Stepping up its pursuit of big-data analysis, EMC on Monday announced that it will release its own distributions of open-source Apache Hadoop distributed processing software, along with a related appliance that will analyze both structured and unstructured data on a single platform.
In a similar announcement, startup company DataStax on Monday released Brisk, a product that combines Apache Cassandra open-source software for large-scale transaction processing with a Hadoop distribution. The product provides a single platform combining a low-latency database for super high-volume Web and real-time applications with tightly coupled Hadoop analytics.
Throw SAP's well-publicized in-memory ambitions in with these new products, and a vision of the future emerges, with lots of leading IT vendors addressing mixed data-analysis on unified platforms, but more on that later.
Hadoop is quickly gaining adoption due to its ability to analyze massive volumes of unstructured information, a category that includes textual information, such as social-network comments and email messages, and machine-generated data, such as network logs, security logs, application logs and sensor data, that doesn't fit neatly into consistent columns and rows.

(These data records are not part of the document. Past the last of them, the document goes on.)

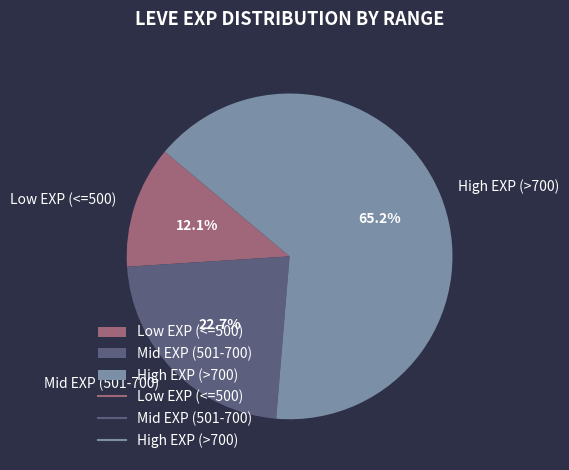

Which slice is the largest?

High EXP (>700)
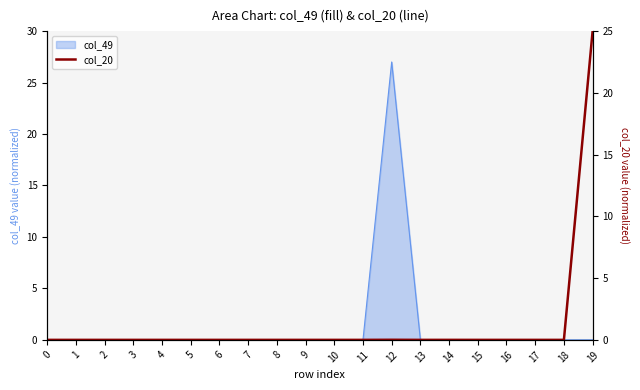

Between 3 and 4, which is larger?

3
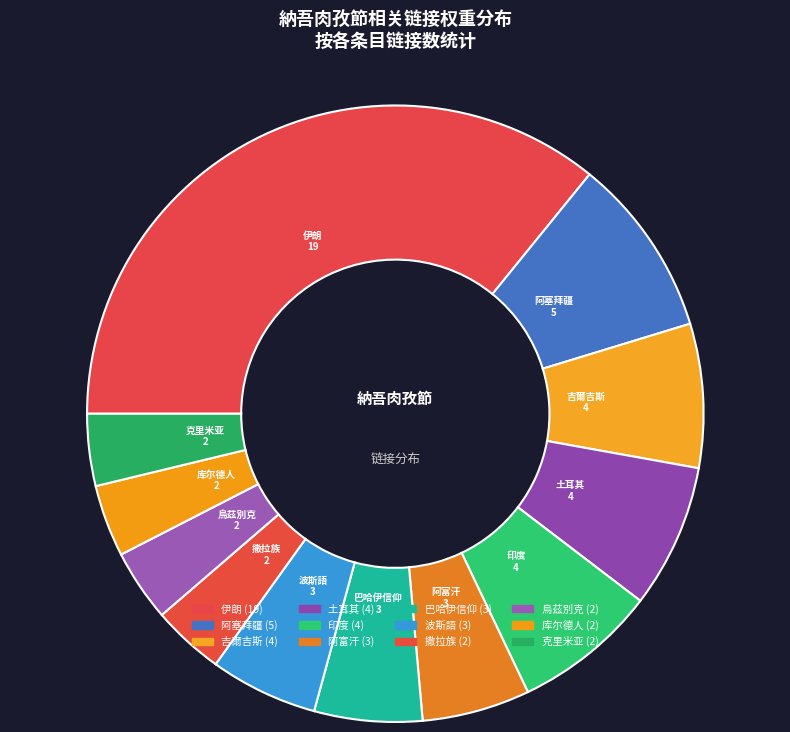

How many segments does this pie chart have?

12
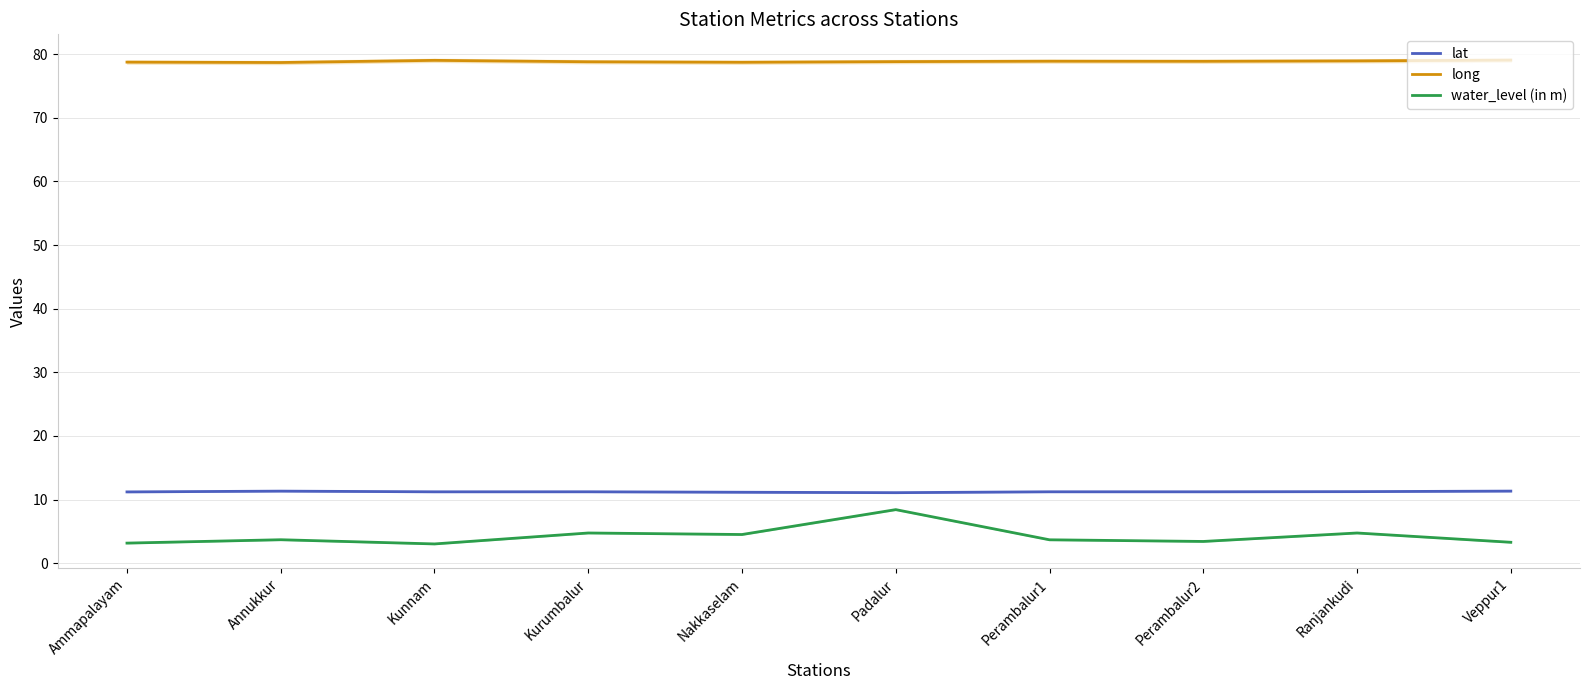

What is the spread (max minus min) of values at Veppur1?

75.8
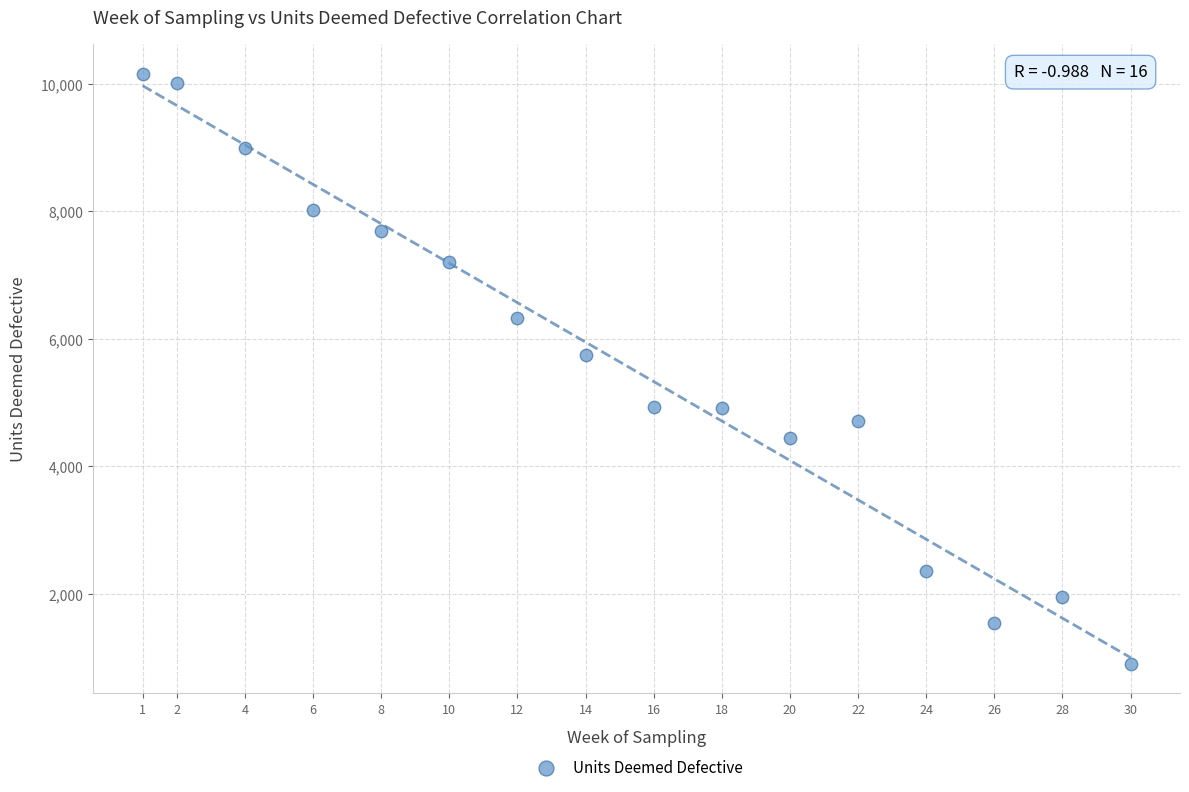

What Y value in the scatter plot is closest to 5532?

5747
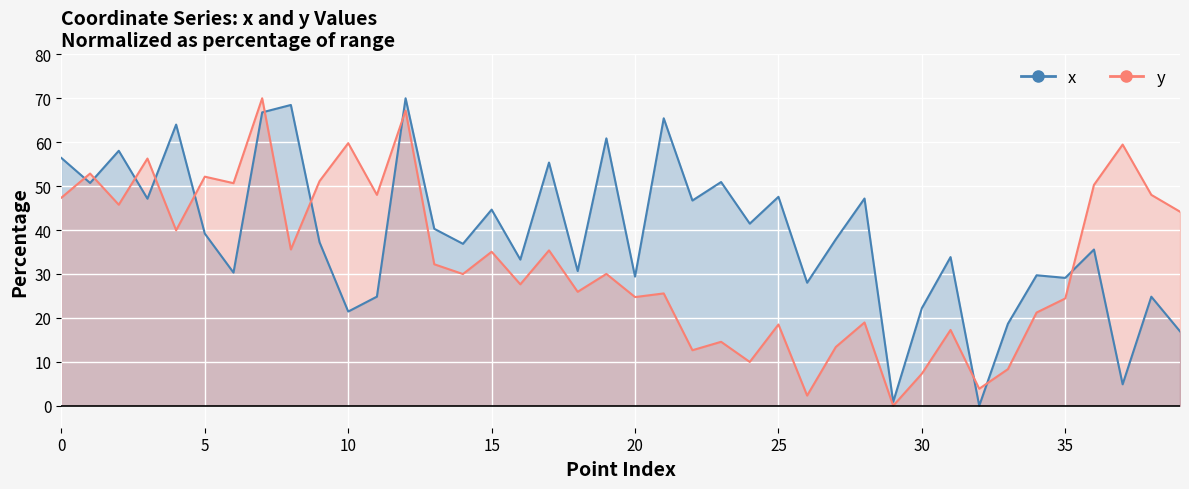

Which category has the highest value in the y series?

7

EMC says it will release an EMC Greenplum HD Community and Enterprise Edition distributions of Hadoop in the third quarter along with a Greenplum HD Data Computing Appliance. The latter will combine the Greenplum database and the Enterprise Edition distribution of Hadoop on a single appliance.
This isn't the first effort to analyze structured and unstructured data on a single platform, but if it's the first appliance to run a relational database and the Hadoop stack on a single hardware platform. The combination that should appeal to customers because it promises to improve performance while eliminating redundant hardware.
Unstructured data can't be analyzed in conventional relational databases, so organizations swamped with tens or hundreds of terabytes or more rely on Hadoop, which can spread processing across tens, hundreds, or thousands of compute nodes on commodity servers, depending on the scale of the deployment. Hadoop also provides a MapReduce engine, which helps split up workloads when handling particularly large sets of unstructured data.
To date, Hadoop deployments and conventional relational data warehouses have run on separate hardware platforms, yet companies usually need to do SQL-style analysis of the data sets that emerge from Hadoop analyses. Thus, plenty of data-integration and data-warehouse-appliance vendors have partnered with Cloudera, which has a popular Hadoop distribution and is the leading provider of enterprise-grade Hadoop services and support.
HP Vertica and Teradata, for example, integrate with Cloudera Hadoop deployments so data sets can be moved on to their platforms for further SQL analysis.
EMC Greenplum has also partnered with Cloudera, but with Monday's announcement it will effectively become a competitor by offering its own Hadoop software distributions, service and support, albeit with an emphasis on deployments on EMC appliances.
"With the amount of innovation that we see that's possible, it just makes much more sense for us to own the Hadoop distribution as part of our stack," said Luke Lonergan, a co-founder of Greenplum and chief technology officer of EMC's Data Computing Division.